– И тут твоя правда. Я, к примеру, как и все, слухом не удался. А ты у меня, знаю, другая.

Анюта улыбнулась недоверчиво, помолчала, словно обдумывая что-то.

– Вот что, тятя. Завтра все на стрекаловские вырубки пойдут, а мы с тобой вдвоём в другую сторону, на дальние пронинские. Места я там знаю и ещё покажу кое-что. Только молчать о том будешь.

– Уговорились. А далече ли?

– Не далече, вёрст десять с небольшим будет. До солнца выйдем, засветло вернёмся.

– Ты что ж, одна туда ходила? – удивился Афанасий.

– Одна. В первый раз с ребятами, да заблудилась, а потом уже и сама раза три.

– Ну и ну! – удивился Афанасий, – И не убоялась?

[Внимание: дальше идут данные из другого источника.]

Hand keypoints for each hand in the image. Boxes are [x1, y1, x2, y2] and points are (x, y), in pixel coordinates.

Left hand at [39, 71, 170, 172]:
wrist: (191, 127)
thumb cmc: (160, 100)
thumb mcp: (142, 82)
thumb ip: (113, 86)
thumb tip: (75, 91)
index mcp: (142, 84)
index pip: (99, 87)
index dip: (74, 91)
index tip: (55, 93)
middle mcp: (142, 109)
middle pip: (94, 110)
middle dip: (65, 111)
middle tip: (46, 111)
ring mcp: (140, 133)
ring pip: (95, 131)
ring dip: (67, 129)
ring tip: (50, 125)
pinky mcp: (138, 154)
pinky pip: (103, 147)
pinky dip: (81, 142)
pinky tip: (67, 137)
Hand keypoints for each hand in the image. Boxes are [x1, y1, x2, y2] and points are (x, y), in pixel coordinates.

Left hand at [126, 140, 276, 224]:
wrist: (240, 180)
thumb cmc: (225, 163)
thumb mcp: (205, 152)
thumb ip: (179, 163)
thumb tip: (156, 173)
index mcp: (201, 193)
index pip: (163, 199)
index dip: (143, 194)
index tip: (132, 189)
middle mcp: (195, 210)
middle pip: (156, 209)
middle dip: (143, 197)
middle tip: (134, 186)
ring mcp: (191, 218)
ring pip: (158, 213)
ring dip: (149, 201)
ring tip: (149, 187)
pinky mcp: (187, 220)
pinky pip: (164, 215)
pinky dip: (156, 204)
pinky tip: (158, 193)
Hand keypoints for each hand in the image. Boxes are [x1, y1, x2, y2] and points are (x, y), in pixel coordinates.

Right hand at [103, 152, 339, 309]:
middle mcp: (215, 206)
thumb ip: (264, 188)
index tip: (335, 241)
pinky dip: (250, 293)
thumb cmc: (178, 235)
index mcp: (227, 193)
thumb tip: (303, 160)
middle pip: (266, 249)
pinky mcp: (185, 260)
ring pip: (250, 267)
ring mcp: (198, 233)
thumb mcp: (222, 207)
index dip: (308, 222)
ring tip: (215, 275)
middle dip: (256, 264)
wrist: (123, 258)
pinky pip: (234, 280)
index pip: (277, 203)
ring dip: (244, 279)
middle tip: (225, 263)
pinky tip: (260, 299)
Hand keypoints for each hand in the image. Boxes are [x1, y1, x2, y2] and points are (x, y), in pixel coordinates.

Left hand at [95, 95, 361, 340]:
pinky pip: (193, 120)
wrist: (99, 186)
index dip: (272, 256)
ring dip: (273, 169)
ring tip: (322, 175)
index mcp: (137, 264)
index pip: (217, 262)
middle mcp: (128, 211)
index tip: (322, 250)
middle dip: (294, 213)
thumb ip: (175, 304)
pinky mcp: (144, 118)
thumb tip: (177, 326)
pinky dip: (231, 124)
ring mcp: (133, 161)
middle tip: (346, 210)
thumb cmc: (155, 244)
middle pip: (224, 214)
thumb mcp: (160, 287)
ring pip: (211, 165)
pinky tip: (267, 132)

– Так ведь боязно тем, кто не верит, тятя. Ты можешь ружьё взять, от батьки осталось. Только вдвоём пойдём, так матушке и скажи.

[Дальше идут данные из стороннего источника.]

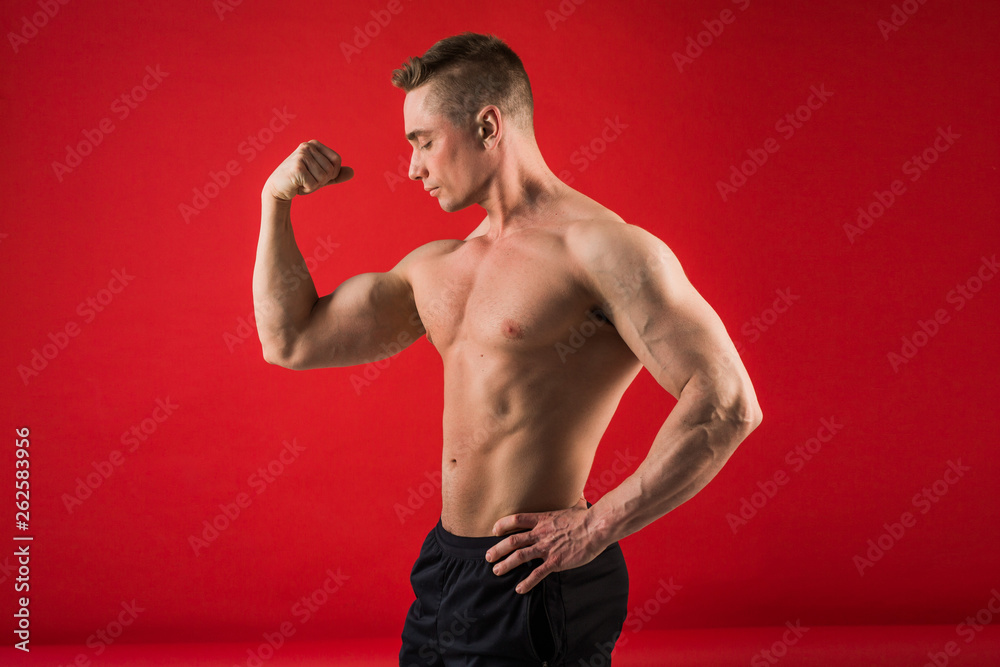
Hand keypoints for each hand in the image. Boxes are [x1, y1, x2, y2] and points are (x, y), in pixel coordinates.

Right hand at [263, 140, 353, 201]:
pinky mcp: (297, 168)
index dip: (331, 173)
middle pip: (331, 169)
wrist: (278, 189)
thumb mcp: (321, 177)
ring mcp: (301, 156)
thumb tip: (352, 172)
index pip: (337, 160)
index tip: (316, 174)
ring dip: (314, 185)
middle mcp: (307, 146)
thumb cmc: (300, 181)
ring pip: (323, 177)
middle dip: (321, 181)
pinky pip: (314, 184)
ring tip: (301, 182)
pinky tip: (296, 185)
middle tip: (306, 179)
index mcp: (314, 144)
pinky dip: (307, 189)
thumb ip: (336, 174)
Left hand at [485, 497, 606, 594]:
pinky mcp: (555, 561)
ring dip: (506, 565)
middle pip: (513, 540)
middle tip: (488, 556)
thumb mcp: (576, 504)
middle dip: (498, 549)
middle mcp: (540, 533)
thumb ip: (572, 499)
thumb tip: (577, 490)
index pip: (517, 519)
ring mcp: (547, 547)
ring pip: (520, 556)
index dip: (503, 525)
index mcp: (543, 519)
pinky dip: (527, 582)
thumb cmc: (588, 517)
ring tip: (496, 571)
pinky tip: (519, 589)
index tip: (494, 530)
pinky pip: (537, 573)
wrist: (596, 527)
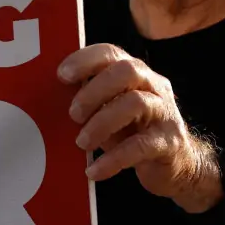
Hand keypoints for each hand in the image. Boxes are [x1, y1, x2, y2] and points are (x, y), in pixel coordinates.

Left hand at [57, 44, 219, 213]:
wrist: (175, 166)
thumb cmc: (132, 134)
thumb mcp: (108, 113)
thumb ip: (88, 101)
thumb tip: (49, 100)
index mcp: (134, 73)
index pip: (111, 53)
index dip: (85, 60)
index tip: (61, 75)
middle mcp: (154, 86)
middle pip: (127, 71)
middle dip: (94, 91)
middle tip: (73, 114)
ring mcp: (165, 113)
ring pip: (136, 103)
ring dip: (102, 123)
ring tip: (82, 143)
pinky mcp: (170, 142)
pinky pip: (141, 146)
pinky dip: (113, 159)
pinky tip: (94, 171)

На том и порешили, пошли спать.


Глава 4


– Просыпайся, сурок! Рассвело давно. Пора за дело браться.

Родион продрал глаза. По-прежнему болела голова и сильно хотелось пить. Перед ним на стуле сидел Тимофей с пачкой одежды на коленях. Родион спустил на пол ноги, сел на кровати, придерживая одной рукой тяжёлую голову.

– Вот те роба, а своё пока на трубах развесь. С тебя за день семь потов сойдёт, придёшь вечером, в сухое влезешь. Тут исподнее тёплое, – Тимофей стал выкладывать на стол одежду из пачки, – Свитерок, ватные штаны, телогрейка. Одевайся, да пойдём, до Матрёны дойдём. Завтракать то будешь?

– Какой там к чёрту, – жалобно прохрипел Родион, – Чердак разламывается, жабры горят. Зачерпни воды ковшик, Тимоха, будь добр, подай.

– Зачем вода, Родька, – засмеялся Тимофей, – От неё морда пухнет. Сейчас до Мотьки дойдём, кое-чем побаще разживёмся. Крепенького нам с тобой с утра нельзя, начальник не одобряет совсем. Но подлечиться у Мотьки всегда есть чем. Ты знаешь, какой у неё рассол? О-о! Ты не знаешь, какой у неё рассол! Давай, собирайся скоро, я на улице подожду, жарко у тебя.

При мысли о рассоле Родион забыл про воду, быстро переоделся, своё развесил на горячих трубах, вышел. Проходя по коридору, осторожно потрогал соседние двери – закрыты. “Сейчас сразу и спросить бы надо про утренний визит”, – подумал. Во дворе в нетерпении топтался Тимоха.

– Пошли живее, у самого душа горит.

Поскрипывая свежим снегом, пошли они через задний двор к зданию вокзала.

– Послушай, Тимофей, а что за женщина ко мне рано утром заходила? Симпатичная, стройная, лет около тридцати. Посидела, вышла за дверь и, как сквозь землю провалилась. Она чё, по соседству со мной живёт?

– Женщина? – Тимофей расхохотался, – Известное дело, Мотька, кому ж тут ещё быть. Она, бестия, до мужиков голодная. А живёт она по соседству с тобой, через двор. Комната у ней за кухней.

– Да какая Мотька! Я ж говорю: стройная.

– Я, когда сюда добре заложу, – Тимофей показал пальцем на горло, – у меня все стройные и симпатичные, другие куда-то деваются. Вот и с тобой та же история. Дело молодое.

Родион косо посмотрел на Тимоху, засунул руки в карманы, насупился. “Темнит, чертяка. Ну и хрен с ним, всё равно узнаю”.

– Ты, Родька, в голову не бери, – весело продолжал Тимофей, хлопнув Родиона по плечу, – Места у нас здесь такие. Воздух, что мёд, без вина хмелеешь. А ты сколь вчера откушал? А? Вот то-то и оно. Я раз, по загулу, веришь, нет, козу нашу Маньку чуть за бабу не принял. Ха-ха-ха! Ничего, рассольчику сейчас примешь, за раз всё пройдёт, как с белых яблонь пух. А на счёт женщин призабудь пока. Здесь у нас, как в той песне: “ три пролёта по сто вёрст до ближайшей бабы”. А шибко соскучишься, коль, так к Мотьке подкати, – Тимоха понизил голос, – Она ещё в соку и податливая. А?